EM – Sendo um dos pioneiros do blues no Brasil. Como vê a cena hoje?
Lancaster – Acho que em 1999 e 2000 foi a melhor época para o blues. Lembro de olhar na minha agenda e ter treze shows em um mês. Não era com banda de soul, funk, nada. Era carreira solo, show de blues. De lá pra cá teve altos e baixos. Não acho que está tão bom. Em São Paulo não tem tantos locais pra tocar. Que pagam um cachê razoável.
EM – Festival não conta?
Lancaster – Tem um número maior de festivais, mas alguns acabam. Fazem um ano, dois e no terceiro acaba. Grande parte dos festivais acabam por que as pessoas que fazem são amantes do blues, não são profissionais. Tem de ser um pouco mais frio na hora de pensar. Se uma banda foi um sucesso ano passado, porque não repetir esse ano? Ah, só daqui a cinco anos. Lá fora os festivais repetem os nomes. Deu certo? Traz gente? Por que não repetir. É um negócio, gente. Outra coisa são as pessoas amantes do blues que levam os festivais nas costas mesmo.
EM - Na primeira vez que te pedi uma entrevista você me perguntou se eu era um daqueles xiitas do blues. Fiquei intrigado, o que significa isso? Tem alguma coisa a ver com o teu trabalho eletrônico ou com o disco Bluesamba?

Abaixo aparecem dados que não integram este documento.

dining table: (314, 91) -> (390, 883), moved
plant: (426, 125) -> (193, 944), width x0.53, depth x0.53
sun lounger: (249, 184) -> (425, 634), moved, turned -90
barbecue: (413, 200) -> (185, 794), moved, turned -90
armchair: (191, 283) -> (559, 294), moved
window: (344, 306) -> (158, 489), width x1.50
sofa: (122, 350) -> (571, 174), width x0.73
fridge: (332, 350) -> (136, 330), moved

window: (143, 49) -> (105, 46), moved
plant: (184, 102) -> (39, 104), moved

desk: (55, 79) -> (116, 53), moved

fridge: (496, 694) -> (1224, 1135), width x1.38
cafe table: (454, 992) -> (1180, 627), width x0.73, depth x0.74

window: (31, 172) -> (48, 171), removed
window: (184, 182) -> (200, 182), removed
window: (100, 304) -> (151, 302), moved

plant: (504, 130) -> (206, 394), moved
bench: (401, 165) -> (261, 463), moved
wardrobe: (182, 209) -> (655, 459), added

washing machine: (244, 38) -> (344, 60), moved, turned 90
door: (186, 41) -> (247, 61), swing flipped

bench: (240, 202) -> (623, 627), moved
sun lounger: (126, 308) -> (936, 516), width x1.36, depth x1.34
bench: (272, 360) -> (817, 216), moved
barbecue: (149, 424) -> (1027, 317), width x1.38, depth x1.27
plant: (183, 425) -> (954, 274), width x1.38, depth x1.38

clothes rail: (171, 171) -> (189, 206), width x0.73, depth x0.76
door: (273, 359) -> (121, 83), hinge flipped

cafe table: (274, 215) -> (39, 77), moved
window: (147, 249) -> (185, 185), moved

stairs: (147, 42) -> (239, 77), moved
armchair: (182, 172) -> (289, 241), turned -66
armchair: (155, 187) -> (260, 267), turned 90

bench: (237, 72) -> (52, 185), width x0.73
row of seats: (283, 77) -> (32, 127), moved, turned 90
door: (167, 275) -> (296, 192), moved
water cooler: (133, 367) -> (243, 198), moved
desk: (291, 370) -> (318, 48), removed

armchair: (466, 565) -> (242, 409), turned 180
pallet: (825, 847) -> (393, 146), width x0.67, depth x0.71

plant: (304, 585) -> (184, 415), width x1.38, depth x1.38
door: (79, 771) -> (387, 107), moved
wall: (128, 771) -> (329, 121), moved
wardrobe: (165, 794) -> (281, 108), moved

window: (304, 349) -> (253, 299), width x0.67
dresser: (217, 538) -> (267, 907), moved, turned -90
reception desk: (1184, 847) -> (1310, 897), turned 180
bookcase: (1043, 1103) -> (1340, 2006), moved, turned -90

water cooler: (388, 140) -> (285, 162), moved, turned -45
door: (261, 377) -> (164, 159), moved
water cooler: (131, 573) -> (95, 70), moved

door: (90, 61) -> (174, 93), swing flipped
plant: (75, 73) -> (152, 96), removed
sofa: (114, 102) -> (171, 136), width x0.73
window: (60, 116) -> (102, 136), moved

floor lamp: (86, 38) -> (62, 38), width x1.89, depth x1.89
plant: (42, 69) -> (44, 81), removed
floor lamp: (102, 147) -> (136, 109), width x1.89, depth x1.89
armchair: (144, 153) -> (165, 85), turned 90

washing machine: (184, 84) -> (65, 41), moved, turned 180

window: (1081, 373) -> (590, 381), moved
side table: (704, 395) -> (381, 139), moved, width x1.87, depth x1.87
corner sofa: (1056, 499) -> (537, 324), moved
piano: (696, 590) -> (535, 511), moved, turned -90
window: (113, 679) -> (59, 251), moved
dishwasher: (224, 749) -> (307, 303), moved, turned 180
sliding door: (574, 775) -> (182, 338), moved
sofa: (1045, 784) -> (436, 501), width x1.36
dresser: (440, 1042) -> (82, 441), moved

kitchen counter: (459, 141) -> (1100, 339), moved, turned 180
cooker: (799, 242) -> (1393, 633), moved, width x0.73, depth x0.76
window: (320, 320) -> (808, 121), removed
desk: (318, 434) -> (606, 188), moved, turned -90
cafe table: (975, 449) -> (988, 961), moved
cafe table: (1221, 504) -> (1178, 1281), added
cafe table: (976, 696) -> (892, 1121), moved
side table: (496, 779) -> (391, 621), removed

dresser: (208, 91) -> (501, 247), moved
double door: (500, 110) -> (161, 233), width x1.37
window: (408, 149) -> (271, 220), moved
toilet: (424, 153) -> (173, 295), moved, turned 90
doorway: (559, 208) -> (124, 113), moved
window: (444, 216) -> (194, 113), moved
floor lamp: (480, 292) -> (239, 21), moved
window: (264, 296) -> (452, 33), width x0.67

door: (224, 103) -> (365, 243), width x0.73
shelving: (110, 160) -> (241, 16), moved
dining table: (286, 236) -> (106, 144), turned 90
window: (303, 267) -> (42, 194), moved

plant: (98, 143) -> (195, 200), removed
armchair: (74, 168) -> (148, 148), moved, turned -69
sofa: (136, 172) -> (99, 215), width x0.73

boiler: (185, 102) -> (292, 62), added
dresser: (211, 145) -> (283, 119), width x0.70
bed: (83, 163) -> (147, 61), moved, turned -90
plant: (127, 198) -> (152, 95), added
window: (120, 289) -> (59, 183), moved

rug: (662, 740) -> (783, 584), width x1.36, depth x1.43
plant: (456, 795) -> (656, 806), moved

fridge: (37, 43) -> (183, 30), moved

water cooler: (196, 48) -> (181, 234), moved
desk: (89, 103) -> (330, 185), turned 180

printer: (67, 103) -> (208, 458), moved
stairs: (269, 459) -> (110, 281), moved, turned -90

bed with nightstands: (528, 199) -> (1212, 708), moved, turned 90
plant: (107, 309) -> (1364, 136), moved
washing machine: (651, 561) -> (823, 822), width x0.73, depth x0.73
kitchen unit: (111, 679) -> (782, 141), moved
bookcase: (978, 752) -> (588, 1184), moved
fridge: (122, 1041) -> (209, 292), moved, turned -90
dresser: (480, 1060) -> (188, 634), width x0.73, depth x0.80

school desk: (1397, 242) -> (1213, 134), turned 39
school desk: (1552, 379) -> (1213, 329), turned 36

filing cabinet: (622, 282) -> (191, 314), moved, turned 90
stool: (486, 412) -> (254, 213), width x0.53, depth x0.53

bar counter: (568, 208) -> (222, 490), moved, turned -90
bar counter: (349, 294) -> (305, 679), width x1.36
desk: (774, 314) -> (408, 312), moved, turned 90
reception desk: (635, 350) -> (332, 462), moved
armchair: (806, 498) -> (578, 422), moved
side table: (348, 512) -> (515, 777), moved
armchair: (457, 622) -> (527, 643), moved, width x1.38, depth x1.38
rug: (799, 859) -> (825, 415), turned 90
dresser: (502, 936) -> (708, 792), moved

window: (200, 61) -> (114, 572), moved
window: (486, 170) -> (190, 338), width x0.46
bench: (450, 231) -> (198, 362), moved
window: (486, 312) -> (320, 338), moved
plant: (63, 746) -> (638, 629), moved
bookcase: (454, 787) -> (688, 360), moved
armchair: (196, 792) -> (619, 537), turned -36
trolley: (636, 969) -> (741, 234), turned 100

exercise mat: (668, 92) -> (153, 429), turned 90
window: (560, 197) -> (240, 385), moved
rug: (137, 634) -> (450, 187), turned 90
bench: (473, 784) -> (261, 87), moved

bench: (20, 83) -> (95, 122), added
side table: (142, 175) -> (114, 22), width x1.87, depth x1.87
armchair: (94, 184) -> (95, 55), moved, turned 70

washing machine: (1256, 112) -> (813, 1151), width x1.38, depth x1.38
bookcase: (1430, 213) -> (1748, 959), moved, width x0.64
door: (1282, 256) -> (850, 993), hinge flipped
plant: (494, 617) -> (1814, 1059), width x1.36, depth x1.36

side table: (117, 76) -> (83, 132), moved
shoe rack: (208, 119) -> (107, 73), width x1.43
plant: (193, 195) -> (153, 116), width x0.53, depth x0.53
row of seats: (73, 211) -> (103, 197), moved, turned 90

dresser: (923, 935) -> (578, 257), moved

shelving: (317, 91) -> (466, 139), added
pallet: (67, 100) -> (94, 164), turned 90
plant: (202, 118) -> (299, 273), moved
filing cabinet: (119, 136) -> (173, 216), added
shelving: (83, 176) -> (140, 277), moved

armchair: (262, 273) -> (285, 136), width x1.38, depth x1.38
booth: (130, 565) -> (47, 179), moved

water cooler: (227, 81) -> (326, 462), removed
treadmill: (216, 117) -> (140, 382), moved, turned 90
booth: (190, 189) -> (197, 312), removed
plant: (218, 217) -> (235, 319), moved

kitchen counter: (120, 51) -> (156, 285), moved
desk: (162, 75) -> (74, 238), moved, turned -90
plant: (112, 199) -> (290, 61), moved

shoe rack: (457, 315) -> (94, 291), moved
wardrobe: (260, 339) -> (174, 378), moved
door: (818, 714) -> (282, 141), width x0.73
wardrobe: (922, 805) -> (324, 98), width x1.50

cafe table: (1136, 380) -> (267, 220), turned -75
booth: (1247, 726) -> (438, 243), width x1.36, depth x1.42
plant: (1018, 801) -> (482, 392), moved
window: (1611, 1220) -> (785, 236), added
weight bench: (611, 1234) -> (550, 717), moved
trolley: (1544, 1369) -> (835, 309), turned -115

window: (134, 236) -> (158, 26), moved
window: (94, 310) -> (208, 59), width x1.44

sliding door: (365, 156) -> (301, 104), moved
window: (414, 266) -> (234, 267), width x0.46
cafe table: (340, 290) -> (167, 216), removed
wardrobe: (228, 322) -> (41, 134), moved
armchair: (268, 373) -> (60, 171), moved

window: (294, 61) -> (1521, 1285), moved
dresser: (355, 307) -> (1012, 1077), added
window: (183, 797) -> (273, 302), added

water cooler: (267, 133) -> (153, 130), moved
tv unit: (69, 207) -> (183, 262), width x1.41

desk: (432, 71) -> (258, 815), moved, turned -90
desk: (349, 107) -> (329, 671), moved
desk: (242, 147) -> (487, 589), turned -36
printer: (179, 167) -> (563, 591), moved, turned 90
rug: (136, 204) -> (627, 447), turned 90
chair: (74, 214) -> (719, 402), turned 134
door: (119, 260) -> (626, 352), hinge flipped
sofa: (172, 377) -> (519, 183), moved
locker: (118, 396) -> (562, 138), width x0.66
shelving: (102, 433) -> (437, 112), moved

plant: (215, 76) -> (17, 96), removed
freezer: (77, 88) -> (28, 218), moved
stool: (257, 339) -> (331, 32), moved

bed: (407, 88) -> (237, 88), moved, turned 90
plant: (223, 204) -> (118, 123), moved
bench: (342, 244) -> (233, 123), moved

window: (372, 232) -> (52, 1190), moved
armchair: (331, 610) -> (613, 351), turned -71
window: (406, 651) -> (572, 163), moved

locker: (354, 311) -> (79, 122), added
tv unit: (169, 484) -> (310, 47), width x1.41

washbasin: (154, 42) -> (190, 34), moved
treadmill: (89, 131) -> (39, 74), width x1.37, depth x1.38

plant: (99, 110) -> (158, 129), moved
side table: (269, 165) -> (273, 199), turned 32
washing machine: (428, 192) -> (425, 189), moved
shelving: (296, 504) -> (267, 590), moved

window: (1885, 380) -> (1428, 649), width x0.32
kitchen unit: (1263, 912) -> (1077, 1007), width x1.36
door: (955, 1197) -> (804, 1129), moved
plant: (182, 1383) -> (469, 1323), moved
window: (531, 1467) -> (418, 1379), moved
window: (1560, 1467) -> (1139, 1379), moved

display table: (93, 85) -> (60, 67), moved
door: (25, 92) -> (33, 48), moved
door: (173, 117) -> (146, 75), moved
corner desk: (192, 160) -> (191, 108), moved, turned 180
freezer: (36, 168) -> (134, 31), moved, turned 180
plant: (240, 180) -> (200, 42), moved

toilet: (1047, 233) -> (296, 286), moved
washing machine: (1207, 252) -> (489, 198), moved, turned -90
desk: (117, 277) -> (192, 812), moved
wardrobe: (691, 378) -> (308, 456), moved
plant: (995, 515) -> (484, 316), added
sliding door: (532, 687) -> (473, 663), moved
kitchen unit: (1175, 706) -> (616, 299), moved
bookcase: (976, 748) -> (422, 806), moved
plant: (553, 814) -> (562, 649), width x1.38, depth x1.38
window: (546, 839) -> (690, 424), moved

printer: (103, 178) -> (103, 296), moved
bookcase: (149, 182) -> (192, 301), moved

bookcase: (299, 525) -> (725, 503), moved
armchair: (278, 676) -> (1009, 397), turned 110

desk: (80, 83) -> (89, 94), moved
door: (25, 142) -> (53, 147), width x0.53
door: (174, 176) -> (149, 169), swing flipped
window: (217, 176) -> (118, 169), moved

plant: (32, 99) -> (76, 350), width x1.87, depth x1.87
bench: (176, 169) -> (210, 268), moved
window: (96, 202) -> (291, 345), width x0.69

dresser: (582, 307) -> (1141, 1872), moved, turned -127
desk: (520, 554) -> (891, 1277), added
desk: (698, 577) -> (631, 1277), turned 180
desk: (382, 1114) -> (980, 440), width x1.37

Lancaster – Sabe o que acontece? As pessoas tentam te colocar em uma caixa e definir você. Quando toco blues faço do jeito tradicional, mais do que muita gente. Então as pessoas não conseguem entender como um cara que toca da maneira tradicional pode produzir um disco de música eletrônica. Eu gosto de tudo, em casa ouço música erudita mais do que todas as outras. Mas quando toco o blues tenho o sentimento muito forte. As coisas são de verdade. Mas não acho que tenha de escolher uma coisa e ficar só nela. Me recuso a fazer isso. Tenho inspirações. Componho músicas românticas para cantoras. Soul, baladas.
EM – Mas houve alguma cobrança?
Lancaster – E não foram poucas vezes. Falaram em programa de rádio, me criticando. Não toco pra músico. Eu quero tocar do coração. O maior trunfo que tenho na vida é me apaixonar pelas coisas. Quando vi o Viana cantando Beatles a voz dele me inspirou. Veja, nossos ídolos fizeram isso. Nos anos 70, com o aparecimento do soul, do funk, a carreira do BB King foi completamente pra esse lado. O Freddie King se envolveu com o pessoal do rock. Acho que a partir do momento que você fica copiando as coisas não está sendo fiel àqueles caras que são os teus ídolos. Eles mesmos não copiavam ninguém, estavam sempre fazendo coisas novas.